- **Instructions**
**1.** In the forum reply about face proxies, where does the NativeObject property seem to lead?
**2.** Duplicate the forum reply about face proxies from "IMHO, the shortcut" to "much more stringent.".

- **Text for analysis**
....
Hi Wesley Crihfield
Thanx for your very elaborate explanation!
I agree, that what you have explained about the proxy of a proxy of a proxy, when dealing on a Face whose containing part is buried deep down in my assembly-tree would make sense.
But other than I would have expected (even before I have read your post), the NativeObject-property seems to lead to the original face directly, skipping all the intermediate proxies.
Instead, its "ContainingOccurrence" (which also directly leads to the containing part) is exposed as an OccurrenceProxy with the entire OccurrencePath attached:

IMHO, the shortcut to the "Surface" (nice pun btw. 😄 ) might be handy sometimes, but it should rather be a bonus-property, whereas the "NativeObject"-Property should rather lead to the next-Level's FaceProxy if applicable. Plus, they should offer a “ContainingOccurrence”- and a “ContainingLeafOccurrence”-property, where the first one delivers the next-level subassembly, and the second one is the shortcut to the containing part. That would make it much more stringent.
....
Pixel coordinate tracking data

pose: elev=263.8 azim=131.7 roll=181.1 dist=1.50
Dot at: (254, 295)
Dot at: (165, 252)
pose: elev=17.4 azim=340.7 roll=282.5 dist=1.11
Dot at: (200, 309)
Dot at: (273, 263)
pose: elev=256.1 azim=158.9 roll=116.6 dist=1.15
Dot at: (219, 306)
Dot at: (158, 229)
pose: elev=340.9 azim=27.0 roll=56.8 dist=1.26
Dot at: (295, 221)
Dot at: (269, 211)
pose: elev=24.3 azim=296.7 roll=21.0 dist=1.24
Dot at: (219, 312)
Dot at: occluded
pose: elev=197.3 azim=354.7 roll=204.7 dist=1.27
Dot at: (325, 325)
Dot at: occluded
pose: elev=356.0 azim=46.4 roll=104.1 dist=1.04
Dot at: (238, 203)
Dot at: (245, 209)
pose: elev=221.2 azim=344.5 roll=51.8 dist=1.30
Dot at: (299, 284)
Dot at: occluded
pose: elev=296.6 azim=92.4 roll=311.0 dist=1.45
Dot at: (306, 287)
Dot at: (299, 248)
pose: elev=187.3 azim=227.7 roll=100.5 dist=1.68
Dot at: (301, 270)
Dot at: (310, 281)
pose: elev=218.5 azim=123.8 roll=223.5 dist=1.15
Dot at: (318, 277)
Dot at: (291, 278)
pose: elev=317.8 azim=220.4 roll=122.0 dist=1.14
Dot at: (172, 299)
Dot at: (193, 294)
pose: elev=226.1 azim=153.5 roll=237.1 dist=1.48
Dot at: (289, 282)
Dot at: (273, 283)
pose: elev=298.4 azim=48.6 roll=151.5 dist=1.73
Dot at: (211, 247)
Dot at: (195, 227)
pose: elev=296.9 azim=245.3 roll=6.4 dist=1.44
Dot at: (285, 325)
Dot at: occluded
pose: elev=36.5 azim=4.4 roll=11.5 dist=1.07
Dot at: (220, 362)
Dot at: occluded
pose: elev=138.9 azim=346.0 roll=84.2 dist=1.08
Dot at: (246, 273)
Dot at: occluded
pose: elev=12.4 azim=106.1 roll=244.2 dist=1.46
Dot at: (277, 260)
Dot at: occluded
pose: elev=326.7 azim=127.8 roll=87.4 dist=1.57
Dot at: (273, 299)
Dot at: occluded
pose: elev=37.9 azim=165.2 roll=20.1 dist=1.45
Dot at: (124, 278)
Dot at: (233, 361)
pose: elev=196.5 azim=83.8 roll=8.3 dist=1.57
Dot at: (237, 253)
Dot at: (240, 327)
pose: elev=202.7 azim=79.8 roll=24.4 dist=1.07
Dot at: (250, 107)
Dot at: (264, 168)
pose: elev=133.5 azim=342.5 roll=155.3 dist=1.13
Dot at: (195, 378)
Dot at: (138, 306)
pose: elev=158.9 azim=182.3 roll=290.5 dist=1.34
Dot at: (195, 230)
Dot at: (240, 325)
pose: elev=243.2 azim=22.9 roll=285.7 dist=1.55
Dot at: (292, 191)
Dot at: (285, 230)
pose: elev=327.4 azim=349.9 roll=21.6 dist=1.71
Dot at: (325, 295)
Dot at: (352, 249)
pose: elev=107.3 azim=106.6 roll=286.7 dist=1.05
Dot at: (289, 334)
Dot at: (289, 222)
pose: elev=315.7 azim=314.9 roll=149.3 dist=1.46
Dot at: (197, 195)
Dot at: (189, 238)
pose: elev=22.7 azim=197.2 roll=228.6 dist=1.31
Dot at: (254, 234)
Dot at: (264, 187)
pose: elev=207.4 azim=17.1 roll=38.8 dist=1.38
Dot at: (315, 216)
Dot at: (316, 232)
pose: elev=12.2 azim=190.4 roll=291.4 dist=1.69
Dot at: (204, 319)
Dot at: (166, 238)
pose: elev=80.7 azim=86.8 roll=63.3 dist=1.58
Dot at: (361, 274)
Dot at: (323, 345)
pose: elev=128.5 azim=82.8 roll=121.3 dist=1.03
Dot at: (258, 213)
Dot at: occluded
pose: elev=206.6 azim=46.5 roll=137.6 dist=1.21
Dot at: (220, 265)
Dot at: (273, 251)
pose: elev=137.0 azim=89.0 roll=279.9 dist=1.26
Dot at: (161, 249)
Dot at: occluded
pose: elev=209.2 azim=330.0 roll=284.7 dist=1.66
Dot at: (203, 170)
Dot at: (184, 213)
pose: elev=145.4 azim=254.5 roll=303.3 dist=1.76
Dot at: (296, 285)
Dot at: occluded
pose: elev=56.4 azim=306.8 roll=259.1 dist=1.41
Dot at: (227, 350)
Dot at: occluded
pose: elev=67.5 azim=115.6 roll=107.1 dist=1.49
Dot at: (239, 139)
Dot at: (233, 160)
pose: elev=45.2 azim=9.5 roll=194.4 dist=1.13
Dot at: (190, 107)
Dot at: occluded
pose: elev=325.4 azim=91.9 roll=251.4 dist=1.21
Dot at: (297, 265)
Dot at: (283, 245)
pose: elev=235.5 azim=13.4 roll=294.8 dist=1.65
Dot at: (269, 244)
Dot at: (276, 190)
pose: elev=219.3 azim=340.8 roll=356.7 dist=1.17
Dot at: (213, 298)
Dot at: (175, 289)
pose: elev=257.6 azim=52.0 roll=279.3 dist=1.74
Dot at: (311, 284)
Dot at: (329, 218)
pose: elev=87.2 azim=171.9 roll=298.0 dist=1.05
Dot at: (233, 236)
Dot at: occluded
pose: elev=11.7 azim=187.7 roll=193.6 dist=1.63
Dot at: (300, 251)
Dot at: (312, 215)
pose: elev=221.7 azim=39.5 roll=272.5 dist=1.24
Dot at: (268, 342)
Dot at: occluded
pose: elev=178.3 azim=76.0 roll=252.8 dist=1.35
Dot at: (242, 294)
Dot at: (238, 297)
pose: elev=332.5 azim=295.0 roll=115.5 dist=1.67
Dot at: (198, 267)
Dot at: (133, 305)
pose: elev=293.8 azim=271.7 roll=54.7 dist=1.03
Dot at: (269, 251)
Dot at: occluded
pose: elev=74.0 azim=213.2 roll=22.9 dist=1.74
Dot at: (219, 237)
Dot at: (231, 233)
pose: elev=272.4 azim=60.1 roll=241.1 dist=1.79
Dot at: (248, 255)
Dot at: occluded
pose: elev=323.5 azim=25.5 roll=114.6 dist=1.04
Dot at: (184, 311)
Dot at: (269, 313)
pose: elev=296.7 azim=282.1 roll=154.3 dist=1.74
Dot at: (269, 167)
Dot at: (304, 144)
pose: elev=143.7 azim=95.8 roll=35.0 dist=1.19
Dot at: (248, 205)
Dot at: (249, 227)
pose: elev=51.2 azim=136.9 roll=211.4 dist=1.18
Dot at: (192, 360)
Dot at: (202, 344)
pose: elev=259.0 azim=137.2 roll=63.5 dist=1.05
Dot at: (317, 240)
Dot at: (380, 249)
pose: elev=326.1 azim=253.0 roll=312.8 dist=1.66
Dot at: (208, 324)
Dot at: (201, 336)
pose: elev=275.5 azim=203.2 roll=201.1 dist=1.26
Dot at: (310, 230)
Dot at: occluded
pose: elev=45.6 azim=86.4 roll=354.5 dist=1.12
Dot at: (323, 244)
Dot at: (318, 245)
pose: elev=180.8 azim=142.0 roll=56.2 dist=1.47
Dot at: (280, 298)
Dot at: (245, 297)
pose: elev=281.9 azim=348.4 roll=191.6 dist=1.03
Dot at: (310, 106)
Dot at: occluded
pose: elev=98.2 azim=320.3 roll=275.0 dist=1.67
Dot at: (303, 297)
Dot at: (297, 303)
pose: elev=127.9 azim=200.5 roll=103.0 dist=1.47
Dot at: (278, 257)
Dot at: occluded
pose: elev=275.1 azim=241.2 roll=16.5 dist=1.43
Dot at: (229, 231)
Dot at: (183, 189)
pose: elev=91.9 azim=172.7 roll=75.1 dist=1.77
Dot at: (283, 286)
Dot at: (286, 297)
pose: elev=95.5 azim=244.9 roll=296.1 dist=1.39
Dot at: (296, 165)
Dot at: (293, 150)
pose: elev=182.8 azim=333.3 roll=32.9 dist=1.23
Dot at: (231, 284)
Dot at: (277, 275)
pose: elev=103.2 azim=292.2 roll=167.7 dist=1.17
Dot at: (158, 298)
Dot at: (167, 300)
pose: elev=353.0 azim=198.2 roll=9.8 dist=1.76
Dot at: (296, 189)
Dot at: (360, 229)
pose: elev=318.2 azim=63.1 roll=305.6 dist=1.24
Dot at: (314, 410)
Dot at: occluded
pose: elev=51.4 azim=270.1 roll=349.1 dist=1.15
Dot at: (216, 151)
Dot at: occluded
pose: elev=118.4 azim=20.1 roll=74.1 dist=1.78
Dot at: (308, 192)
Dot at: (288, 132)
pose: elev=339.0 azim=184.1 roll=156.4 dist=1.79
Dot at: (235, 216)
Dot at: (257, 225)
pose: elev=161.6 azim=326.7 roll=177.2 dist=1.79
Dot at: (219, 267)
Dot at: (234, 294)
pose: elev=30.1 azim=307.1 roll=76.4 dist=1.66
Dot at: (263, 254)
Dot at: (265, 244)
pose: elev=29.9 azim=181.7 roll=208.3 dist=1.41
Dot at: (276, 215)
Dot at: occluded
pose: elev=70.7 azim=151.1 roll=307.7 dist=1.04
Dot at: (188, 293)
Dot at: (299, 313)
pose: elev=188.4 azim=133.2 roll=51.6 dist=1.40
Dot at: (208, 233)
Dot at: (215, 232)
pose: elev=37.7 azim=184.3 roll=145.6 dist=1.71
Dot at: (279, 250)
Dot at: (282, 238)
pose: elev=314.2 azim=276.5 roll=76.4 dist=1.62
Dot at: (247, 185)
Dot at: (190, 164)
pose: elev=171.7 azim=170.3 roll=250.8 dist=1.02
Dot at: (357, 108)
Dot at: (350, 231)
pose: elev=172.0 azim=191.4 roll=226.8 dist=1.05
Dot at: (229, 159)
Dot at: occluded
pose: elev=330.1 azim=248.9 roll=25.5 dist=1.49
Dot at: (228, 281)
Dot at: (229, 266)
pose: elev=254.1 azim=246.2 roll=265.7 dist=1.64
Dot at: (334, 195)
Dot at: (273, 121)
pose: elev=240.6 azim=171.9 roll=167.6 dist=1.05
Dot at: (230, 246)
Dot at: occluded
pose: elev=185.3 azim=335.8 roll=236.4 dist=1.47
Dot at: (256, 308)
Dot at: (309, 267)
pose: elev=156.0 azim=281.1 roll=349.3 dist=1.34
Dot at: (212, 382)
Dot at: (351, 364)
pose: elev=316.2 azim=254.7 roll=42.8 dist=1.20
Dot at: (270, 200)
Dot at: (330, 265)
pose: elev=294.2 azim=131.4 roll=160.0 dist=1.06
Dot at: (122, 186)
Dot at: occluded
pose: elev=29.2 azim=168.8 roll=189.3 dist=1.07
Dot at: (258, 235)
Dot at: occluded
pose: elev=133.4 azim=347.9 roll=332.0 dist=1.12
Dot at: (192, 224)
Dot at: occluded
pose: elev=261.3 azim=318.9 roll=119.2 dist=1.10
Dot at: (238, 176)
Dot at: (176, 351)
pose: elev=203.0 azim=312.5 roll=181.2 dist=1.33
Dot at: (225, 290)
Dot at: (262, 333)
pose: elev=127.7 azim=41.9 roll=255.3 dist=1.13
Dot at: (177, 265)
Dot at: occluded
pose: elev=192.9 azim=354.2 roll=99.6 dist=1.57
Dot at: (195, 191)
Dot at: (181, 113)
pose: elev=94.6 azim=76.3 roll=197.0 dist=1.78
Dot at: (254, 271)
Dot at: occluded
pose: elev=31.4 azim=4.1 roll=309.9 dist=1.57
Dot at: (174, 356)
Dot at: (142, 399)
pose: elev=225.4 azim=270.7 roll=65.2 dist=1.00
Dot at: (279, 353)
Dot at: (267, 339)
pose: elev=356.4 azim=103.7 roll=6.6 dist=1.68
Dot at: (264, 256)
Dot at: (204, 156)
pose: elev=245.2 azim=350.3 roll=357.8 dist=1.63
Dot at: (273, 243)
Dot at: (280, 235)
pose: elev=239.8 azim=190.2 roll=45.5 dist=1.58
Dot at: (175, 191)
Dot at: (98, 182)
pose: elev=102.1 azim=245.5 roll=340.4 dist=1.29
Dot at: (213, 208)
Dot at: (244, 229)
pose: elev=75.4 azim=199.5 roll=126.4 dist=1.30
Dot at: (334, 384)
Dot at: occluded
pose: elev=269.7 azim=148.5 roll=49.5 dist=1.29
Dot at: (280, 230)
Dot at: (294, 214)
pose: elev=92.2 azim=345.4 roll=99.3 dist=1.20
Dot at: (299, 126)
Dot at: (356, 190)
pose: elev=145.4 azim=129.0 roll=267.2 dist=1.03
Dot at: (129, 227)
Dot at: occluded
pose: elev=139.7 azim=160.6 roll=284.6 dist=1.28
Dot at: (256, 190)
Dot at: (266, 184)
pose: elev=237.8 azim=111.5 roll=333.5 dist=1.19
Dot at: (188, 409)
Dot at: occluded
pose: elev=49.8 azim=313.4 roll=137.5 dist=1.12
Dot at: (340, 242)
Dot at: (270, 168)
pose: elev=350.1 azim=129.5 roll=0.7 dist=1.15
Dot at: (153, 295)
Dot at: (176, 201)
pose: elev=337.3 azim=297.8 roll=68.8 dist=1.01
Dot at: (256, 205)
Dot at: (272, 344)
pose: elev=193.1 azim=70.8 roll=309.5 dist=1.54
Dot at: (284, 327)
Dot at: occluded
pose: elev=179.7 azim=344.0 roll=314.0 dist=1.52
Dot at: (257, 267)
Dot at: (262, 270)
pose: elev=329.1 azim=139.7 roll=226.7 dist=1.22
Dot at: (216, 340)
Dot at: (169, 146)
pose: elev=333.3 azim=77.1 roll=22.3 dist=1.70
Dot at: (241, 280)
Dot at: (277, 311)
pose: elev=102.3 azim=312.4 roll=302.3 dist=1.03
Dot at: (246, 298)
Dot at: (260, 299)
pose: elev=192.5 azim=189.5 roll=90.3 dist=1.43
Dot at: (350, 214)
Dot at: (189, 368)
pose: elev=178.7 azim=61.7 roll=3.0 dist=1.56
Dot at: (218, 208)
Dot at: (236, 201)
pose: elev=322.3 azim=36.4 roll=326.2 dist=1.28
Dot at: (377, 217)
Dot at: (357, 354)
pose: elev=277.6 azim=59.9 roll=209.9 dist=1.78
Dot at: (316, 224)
....
- **Solutions to the exercise**
**1.** It seems to lead directly to the original face, skipping all the intermediate proxies.

**2.**
IMHO, the shortcut to the "Surface" (nice pun btw. 😄 ) might be handy sometimes, but it should rather be a bonus-property, whereas the "NativeObject"-Property should rather lead to the next-Level's FaceProxy if applicable. Plus, they should offer a “ContainingOccurrence”- and a “ContainingLeafOccurrence”-property, where the first one delivers the next-level subassembly, and the second one is the shortcut to the containing part. That would make it much more stringent.